One criticism of the first past post system is that candidates can be elected with little public support, as a candidate needs to get the most votes, not a majority of votes.

Therefore, the majority of voters who did not elect the candidate may feel unrepresented.

Another criticism of the first past the post system is that it can create areas known as safe seats, which usually elected MP from the same party.

As a result, votes are wasted in these areas and have no impact on the election.

So here you have again two criticisms of the first past the post system.

Now, if your answers are slightly different, just make a note of the answers and responses that are given here.

And also on your worksheet you should have a glossary with some key terminology such as safe seat, first past post, proportional representation.

Go over those key terms, just so you're able to understand what they mean and use it in context.

And the final question asked.

Explain one way a proportional representation system may be fairer.

One way PR may be fair is that seats are awarded depending on the percentage of votes each party wins.

This would mean more parties would have the opportunity to gain seats and as a result, would be more representative of the electorate's view.


Now just double check and cross reference this answer with your own and make any corrections as you see fit.

Right, so we've come to the end of the lesson and just to recap on all the areas that we've learned today.

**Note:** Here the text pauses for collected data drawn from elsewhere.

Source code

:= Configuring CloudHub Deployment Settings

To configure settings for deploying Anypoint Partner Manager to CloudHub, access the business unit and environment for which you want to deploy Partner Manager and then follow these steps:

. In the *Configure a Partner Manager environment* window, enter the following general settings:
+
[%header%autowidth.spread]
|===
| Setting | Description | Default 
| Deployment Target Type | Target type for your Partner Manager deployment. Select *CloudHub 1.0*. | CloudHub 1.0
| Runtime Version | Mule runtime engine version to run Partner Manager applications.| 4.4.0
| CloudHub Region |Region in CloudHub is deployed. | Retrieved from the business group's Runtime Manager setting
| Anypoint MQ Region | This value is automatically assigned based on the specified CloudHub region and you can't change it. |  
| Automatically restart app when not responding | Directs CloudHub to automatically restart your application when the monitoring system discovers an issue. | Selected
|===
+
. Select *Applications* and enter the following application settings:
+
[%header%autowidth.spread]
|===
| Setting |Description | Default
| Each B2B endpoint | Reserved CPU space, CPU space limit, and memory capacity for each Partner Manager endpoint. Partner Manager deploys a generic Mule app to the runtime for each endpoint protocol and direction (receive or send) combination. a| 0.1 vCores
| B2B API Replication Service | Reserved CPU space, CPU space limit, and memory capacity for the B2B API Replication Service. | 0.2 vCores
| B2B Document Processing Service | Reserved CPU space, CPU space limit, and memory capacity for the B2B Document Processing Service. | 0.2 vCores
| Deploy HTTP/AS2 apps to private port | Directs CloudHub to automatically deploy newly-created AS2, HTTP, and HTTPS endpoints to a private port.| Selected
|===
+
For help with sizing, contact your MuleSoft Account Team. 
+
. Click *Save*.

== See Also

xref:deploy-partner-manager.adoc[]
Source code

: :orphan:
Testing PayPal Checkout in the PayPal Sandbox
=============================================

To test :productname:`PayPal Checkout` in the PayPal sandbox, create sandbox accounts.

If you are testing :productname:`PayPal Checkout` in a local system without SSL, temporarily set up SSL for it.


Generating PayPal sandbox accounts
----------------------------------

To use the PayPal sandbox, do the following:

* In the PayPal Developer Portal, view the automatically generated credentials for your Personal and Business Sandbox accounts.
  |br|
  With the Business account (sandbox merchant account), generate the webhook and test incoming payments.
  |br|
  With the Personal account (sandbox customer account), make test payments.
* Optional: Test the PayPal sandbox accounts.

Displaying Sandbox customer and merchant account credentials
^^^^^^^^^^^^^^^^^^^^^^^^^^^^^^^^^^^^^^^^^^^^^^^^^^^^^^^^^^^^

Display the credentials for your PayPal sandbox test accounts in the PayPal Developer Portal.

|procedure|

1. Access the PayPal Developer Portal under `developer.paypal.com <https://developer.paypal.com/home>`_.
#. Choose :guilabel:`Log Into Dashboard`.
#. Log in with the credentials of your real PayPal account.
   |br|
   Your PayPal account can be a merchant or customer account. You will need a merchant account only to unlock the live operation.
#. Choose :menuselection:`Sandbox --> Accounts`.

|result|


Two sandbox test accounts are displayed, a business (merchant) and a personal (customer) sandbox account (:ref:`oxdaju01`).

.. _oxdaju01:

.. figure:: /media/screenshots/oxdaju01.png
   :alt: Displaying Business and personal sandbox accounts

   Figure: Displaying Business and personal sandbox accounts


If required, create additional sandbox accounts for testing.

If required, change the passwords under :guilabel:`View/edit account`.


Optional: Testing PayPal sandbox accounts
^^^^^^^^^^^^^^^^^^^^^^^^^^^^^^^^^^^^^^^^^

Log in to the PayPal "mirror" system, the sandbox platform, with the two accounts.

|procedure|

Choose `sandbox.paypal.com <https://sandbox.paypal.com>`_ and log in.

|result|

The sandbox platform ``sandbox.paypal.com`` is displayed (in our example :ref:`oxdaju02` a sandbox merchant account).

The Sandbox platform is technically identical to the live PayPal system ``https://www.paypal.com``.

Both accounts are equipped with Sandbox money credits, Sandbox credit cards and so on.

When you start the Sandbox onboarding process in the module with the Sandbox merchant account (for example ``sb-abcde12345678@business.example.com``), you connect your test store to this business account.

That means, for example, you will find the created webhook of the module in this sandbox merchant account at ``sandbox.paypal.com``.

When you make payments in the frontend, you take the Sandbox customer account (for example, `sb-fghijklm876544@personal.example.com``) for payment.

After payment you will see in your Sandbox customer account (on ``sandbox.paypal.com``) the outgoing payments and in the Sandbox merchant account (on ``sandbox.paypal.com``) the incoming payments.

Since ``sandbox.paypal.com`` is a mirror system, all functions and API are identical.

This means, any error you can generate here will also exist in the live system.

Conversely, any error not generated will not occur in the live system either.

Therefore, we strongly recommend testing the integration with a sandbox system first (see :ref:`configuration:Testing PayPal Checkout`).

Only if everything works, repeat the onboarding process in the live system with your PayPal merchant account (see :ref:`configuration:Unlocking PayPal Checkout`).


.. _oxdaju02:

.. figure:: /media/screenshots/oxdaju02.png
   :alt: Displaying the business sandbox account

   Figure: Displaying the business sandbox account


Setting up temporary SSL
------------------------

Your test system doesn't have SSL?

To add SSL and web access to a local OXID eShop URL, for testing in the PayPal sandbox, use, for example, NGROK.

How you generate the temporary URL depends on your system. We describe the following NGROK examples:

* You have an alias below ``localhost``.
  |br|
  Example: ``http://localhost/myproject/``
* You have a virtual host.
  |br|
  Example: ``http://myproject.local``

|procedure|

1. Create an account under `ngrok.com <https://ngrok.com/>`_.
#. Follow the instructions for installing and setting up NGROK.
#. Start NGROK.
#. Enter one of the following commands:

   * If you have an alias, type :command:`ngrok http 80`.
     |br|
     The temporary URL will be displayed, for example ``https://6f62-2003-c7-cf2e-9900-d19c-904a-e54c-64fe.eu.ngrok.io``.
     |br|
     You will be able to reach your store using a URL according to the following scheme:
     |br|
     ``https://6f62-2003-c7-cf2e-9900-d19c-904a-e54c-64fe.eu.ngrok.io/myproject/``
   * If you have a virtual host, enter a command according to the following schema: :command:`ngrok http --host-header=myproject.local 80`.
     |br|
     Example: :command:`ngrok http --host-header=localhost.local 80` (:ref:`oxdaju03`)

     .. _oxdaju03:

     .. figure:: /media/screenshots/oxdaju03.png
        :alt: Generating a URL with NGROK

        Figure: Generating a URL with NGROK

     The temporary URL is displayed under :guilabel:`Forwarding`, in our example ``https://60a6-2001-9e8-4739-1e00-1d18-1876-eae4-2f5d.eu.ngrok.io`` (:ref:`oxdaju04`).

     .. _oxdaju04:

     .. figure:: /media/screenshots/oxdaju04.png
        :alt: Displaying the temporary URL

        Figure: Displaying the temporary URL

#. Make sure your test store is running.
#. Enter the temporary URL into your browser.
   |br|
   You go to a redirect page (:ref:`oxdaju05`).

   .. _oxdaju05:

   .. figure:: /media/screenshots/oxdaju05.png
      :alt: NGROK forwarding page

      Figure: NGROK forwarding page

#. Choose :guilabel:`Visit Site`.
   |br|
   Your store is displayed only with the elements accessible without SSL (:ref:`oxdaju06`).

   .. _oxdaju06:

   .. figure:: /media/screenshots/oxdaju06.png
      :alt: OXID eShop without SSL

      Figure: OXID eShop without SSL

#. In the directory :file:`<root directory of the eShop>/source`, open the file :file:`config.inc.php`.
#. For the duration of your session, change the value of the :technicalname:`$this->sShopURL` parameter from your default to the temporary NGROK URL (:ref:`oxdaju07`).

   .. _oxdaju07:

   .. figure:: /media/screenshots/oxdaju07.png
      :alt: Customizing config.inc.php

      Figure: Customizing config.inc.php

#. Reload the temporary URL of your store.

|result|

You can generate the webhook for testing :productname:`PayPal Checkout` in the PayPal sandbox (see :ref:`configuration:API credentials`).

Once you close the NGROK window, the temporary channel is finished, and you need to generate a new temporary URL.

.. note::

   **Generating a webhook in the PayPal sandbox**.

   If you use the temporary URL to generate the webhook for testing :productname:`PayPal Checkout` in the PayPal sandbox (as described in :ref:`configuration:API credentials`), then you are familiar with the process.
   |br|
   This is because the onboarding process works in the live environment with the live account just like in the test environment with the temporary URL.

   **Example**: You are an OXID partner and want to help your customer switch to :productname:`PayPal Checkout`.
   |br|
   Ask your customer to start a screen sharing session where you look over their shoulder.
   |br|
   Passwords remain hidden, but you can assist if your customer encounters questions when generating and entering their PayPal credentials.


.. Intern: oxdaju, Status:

So we looked at the role of elections in a democracy and why elections are so important in a democracy.

We also looked at the advantages and disadvantages of the voting system we have in the UK.

The first past post system and the proportional representational system.

So you should by now have a really good understanding around the importance of elections in a democracy and the voting systems that we use.

If you want to learn more, feel free to go ahead and do some extra research, okay? So I want to challenge you to a takeaway task.

And in this task all I want you to do is the following.

Firstly, try and find one example of a country that uses PR and one that uses first past the post, okay.

So other than the UK, which other countries use proportional representational systems. Also, can you find examples of parliaments or assemblies in the UK which use PR, okay.

And then finally, try to do some research around the views on proportional representation according to the political parties that I've listed here.

So what do they think about proportional representation? Do they think that it should be used in a general election? So those are your takeaway tasks that you can do just to find out a little bit more about our voting system and to get a better understanding about the strengths and weaknesses of different voting systems. We have now come to the end of the lesson so at this point I just want you to go ahead and complete your quiz.

And come back next lesson where we'll look at the role of the media in a democracy.

Have a great day and I'll see you next lesson.